On top of those profits, many dealers got cash infusions in the form of federal Paycheck Protection Program loans.
Those loans do not have to be paid back if the businesses that receive them meet certain guidelines pertaining to employees and payrolls.
“For a lot of dealers, they’re looking at their bank statements and they’ve never had so much capital,” Haig said. “For the buyers who are successful and want to grow — they’re putting that capital back into buying stores. For those dealers who aren’t sure about the future, maybe they want to take today as the time to exit, when prices are really high.”
The Dave Cantin Group, a New York City merger and acquisition firm, closed more than $1 billion in total automotive dealership acquisitions and completed approximately 40 total transactions in 2021, the company said n a Feb. 8, 2022 press release.
“We’re excited to carry this momentum into 2022 and create more value for our clients,” said CEO Dave Cantin, said in the release. “With competitive opportunities and approachable valuations, we’re confident that DCG will complete around 50 M&A transactions this year.”
Less inventory, more profits
Sweetening the dealership profitability pot in 2021 was slashing of new-vehicle production caused by a world-wide shortage of semi-conductor chips.
That vehicle shortage enabled dealers to hold transaction prices at or above manufacturers’ suggested retail prices, generating healthy profits from virtually every new vehicle they sold.
The inventory shortage is still an industry problem in early 2022 and vehicle prices are still high.
According to Kelley Blue Book, a Cox Automotive unit, the average new-vehicle price in January 2022 fell 1.8% or $839 to $46,404, compared to December 2021 but up 12.5% or $5,155 from average prices in January 2021.
Prices and profits of used vehicles, especially later model ones, also rose in 2021 when dealers and consumers turned to those vehicles as new-car replacements.
Technology drives consolidation
Technology is also helping drive dealership consolidation, too, the advisors said. Out of necessity, dealers escalated or honed their eff orts to provide consumers with an omni-channel experience of doing business online, on the phone, in person, or a combination of those methods.

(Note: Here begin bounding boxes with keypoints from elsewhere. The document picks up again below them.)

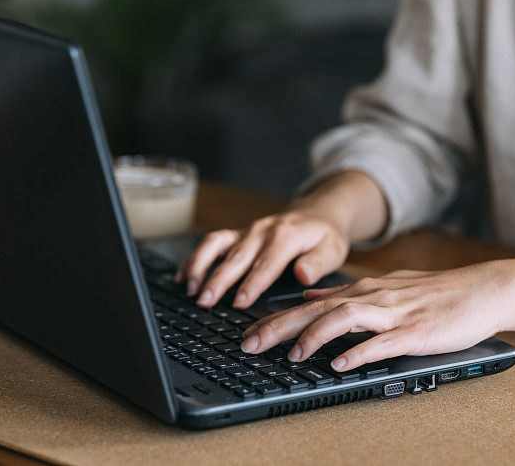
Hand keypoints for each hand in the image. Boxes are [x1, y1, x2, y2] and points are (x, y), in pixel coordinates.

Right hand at [175, 210, 349, 308]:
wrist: (319, 212)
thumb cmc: (325, 236)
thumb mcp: (333, 249)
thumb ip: (318, 263)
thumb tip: (303, 275)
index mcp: (287, 236)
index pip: (267, 263)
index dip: (252, 283)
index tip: (239, 302)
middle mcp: (263, 231)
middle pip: (237, 257)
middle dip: (218, 280)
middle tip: (205, 302)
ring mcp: (248, 231)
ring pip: (217, 245)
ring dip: (200, 265)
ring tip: (189, 289)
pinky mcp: (239, 234)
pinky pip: (212, 243)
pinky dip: (195, 258)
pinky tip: (182, 276)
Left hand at [238, 261, 514, 371]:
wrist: (483, 289)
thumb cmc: (437, 293)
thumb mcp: (386, 287)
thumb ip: (348, 294)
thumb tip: (311, 297)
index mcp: (365, 291)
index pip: (310, 304)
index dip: (276, 319)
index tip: (247, 334)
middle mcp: (374, 298)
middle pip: (317, 310)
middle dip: (279, 328)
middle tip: (249, 345)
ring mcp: (394, 314)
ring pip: (344, 319)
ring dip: (313, 337)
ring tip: (290, 355)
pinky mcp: (415, 332)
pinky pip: (381, 342)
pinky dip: (356, 353)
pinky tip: (339, 364)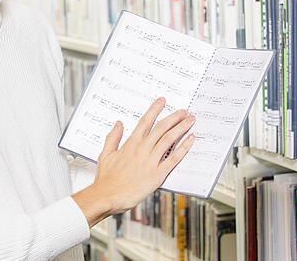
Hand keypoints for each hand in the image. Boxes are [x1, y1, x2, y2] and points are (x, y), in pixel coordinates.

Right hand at [71, 97, 195, 225]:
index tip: (162, 101)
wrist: (107, 196)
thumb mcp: (105, 154)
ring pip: (170, 139)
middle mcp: (142, 149)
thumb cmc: (106, 179)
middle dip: (174, 117)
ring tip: (190, 120)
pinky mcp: (157, 174)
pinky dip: (184, 148)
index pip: (146, 121)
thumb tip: (118, 124)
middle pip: (162, 127)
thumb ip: (113, 137)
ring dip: (182, 127)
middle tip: (183, 111)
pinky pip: (174, 158)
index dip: (155, 109)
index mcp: (131, 143)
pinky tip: (190, 140)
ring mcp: (151, 161)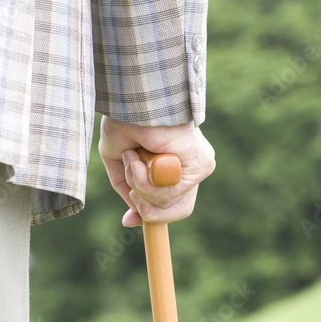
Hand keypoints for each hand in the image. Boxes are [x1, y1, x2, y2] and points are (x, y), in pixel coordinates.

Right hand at [98, 116, 215, 226]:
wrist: (132, 101)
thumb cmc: (124, 119)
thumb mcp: (118, 158)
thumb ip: (127, 185)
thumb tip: (135, 210)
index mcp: (175, 165)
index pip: (174, 202)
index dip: (150, 216)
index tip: (128, 221)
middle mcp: (190, 166)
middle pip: (179, 211)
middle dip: (148, 210)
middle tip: (132, 193)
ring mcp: (198, 166)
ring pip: (168, 203)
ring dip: (139, 186)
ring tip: (133, 158)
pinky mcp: (202, 165)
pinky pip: (170, 194)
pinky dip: (145, 181)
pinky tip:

Digital retailing tools have become more sophisticated and many dealers have found they can sell a lot of vehicles with little to no direct contact with the consumer, Haig said.

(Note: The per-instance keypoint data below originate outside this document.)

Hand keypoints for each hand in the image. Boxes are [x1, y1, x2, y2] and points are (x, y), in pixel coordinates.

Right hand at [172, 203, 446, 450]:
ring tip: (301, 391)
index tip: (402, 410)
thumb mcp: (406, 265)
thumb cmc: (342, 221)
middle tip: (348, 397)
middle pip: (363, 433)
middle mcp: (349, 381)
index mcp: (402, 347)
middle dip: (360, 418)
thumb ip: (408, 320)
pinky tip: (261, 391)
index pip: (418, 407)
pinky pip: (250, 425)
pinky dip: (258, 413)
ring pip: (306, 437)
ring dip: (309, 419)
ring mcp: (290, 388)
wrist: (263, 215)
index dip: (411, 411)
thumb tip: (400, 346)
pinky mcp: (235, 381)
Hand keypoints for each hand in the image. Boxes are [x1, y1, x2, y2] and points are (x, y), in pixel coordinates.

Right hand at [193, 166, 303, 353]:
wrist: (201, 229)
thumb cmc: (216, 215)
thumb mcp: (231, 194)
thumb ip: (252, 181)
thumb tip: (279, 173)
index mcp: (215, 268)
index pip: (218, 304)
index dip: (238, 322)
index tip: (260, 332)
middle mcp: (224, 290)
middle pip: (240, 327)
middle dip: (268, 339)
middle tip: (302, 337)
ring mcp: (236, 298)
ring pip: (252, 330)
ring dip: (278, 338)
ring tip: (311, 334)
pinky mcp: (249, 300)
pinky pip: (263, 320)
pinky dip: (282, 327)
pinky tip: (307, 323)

And consumers showed dealers they are willing to do a lot of car-buying leg-work without setting foot in a dealership, he added.

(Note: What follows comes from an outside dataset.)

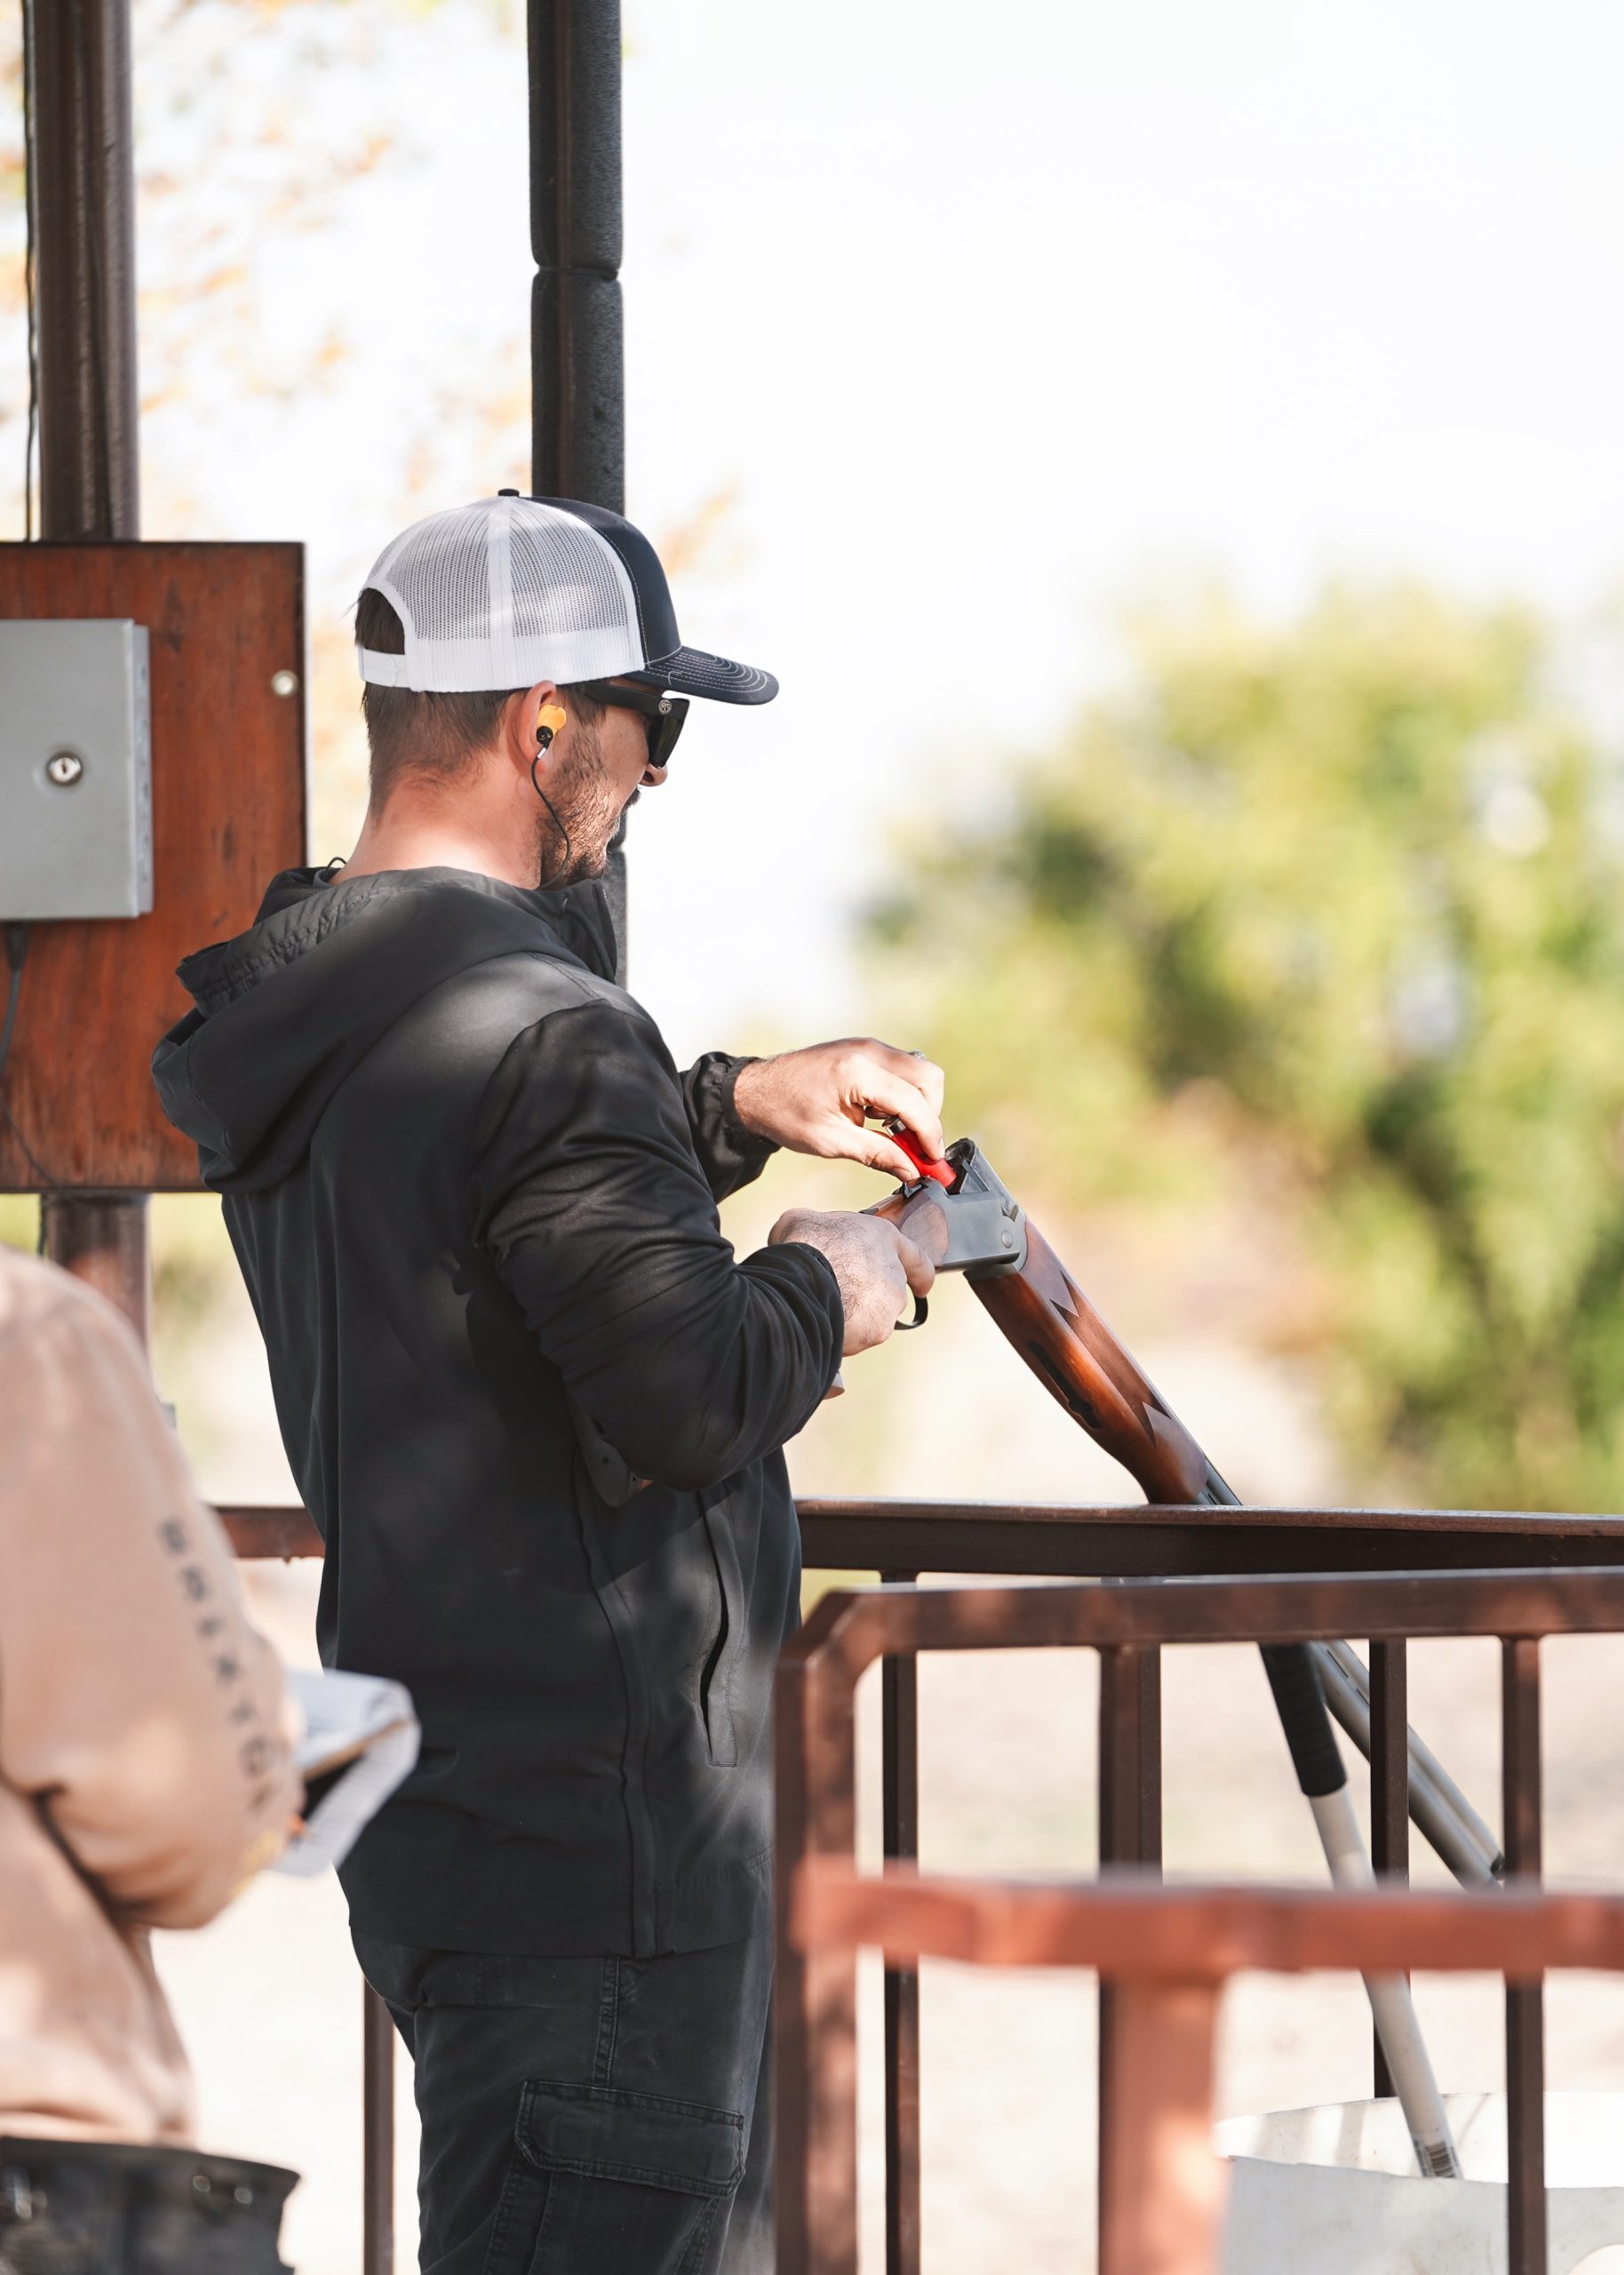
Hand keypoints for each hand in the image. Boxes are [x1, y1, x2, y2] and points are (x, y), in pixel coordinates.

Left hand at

“There are enough online tools to figure out what we want to buy, figure out where that car is located and we can determine the condition of that vehicle,” Haig said.
“We can determine if it’s a fair price, we can get trade-in value online. We don’t really need to go to the dealership and sit for hours and hours.”
Public groups are main buyers
Publicly-held dealership group continue to lead the consolidation charge.
Lithia Motors of Medford, Ore., and Asbury Automotive Group, of Duluth, Ga., are among the most active buyers of dealerships, said George Karolis, president of The Presidio Group based in Denver and Atlanta.
He said large groups being acquired by even larger groups is not uncommon because every ownership group is “at a different stage and has a different mindset.”
“Some have succession plans, some don’t; some are retiring, so they decide to sell purely for financial reasons or they have facility issues that they don’t feel like investing in,” said Karolis, whose group was financial advisor to Park Place Dealerships in the Dallas-Fort Worth area to Asbury in August 2020.
The purchase price was $685 million for goodwill and approximately $50 million for parts, fixed assets and leaseholds excluding vehicle inventory, according to a press release, announcing the transaction.
But don’t count out the privately-held groups.
They too, are buying other dealerships to achieve economies of scale and more efficiencies so they can have a broader customer base, Karolis said. “There are hundreds of private buyers that want to grow,” he added.